§ **What is required**
Which lines of the data contain the string "setViewport"? Copy every one.

§ **Provided material**
::::
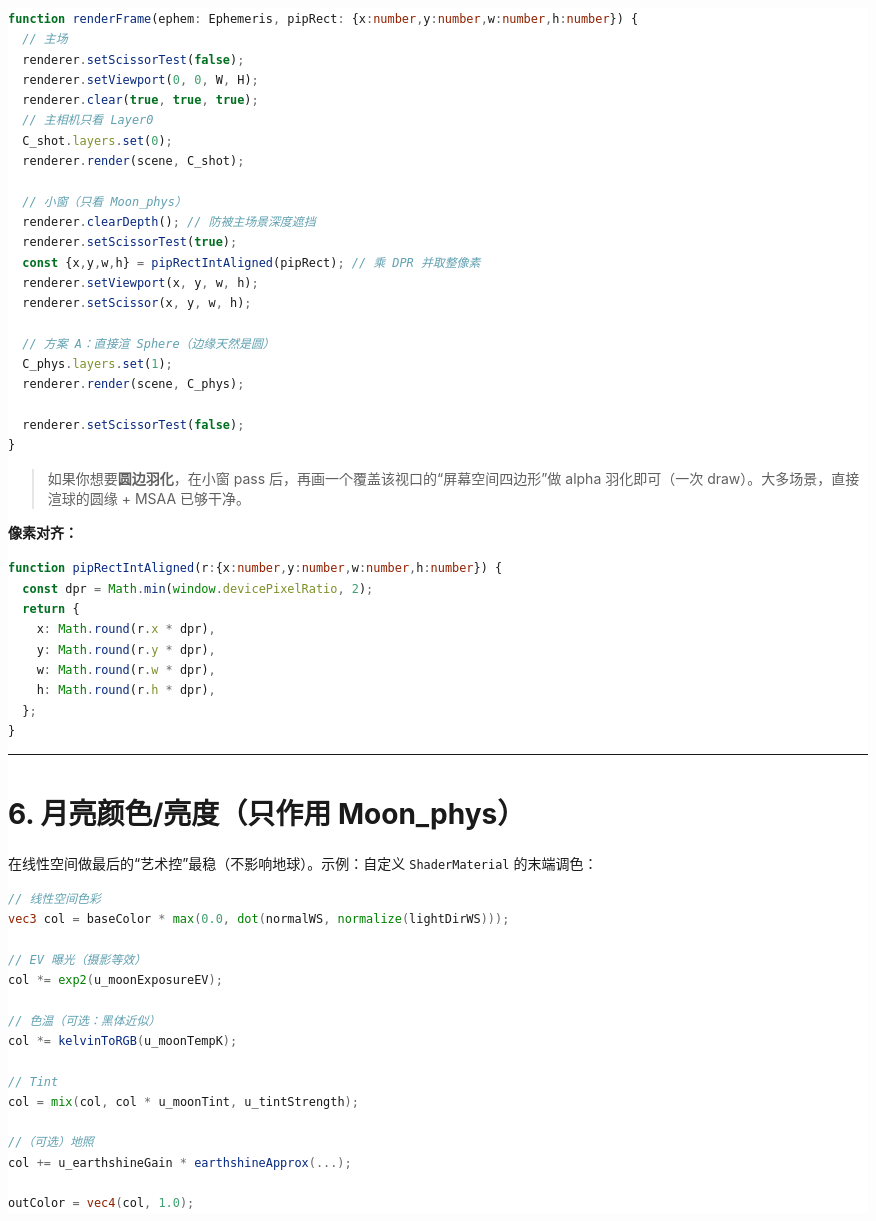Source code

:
```ts
function renderFrame(ephem: Ephemeris, pipRect: {x:number,y:number,w:number,h:number}) {
  // 主场
  renderer.setScissorTest(false);
  renderer.setViewport(0, 0, W, H);
  renderer.clear(true, true, true);
  // 主相机只看 Layer0
  C_shot.layers.set(0);
  renderer.render(scene, C_shot);

  // 小窗（只看 Moon_phys）
  renderer.clearDepth(); // 防被主场景深度遮挡
  renderer.setScissorTest(true);
  const {x,y,w,h} = pipRectIntAligned(pipRect); // 乘 DPR 并取整像素
  renderer.setViewport(x, y, w, h);
  renderer.setScissor(x, y, w, h);

  // 方案 A：直接渲 Sphere（边缘天然是圆）
  C_phys.layers.set(1);
  renderer.render(scene, C_phys);

  renderer.setScissorTest(false);
}
```

> 如果你想要**圆边羽化**，在小窗 pass 后，再画一个覆盖该视口的“屏幕空间四边形”做 alpha 羽化即可（一次 draw）。大多场景，直接渲球的圆缘 + MSAA 已够干净。

**像素对齐：**

```ts
function pipRectIntAligned(r:{x:number,y:number,w:number,h:number}) {
  const dpr = Math.min(window.devicePixelRatio, 2);
  return {
    x: Math.round(r.x * dpr),
    y: Math.round(r.y * dpr),
    w: Math.round(r.w * dpr),
    h: Math.round(r.h * dpr),
  };
}
```

---

# 6. 月亮颜色/亮度（只作用 Moon\_phys）

在线性空间做最后的“艺术控”最稳（不影响地球）。示例：自定义 `ShaderMaterial` 的末端调色：

```glsl
// 线性空间色彩
vec3 col = baseColor * max(0.0, dot(normalWS, normalize(lightDirWS)));

// EV 曝光（摄影等效）
col *= exp2(u_moonExposureEV);

// 色温（可选：黑体近似）
col *= kelvinToRGB(u_moonTempK);

// Tint
col = mix(col, col * u_moonTint, u_tintStrength);

//（可选）地照
col += u_earthshineGain * earthshineApprox(...);

outColor = vec4(col, 1.0);
```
::::
§ **Response to the task**
  renderer.setViewport(0, 0, W, H);
  renderer.setViewport(x, y, w, h);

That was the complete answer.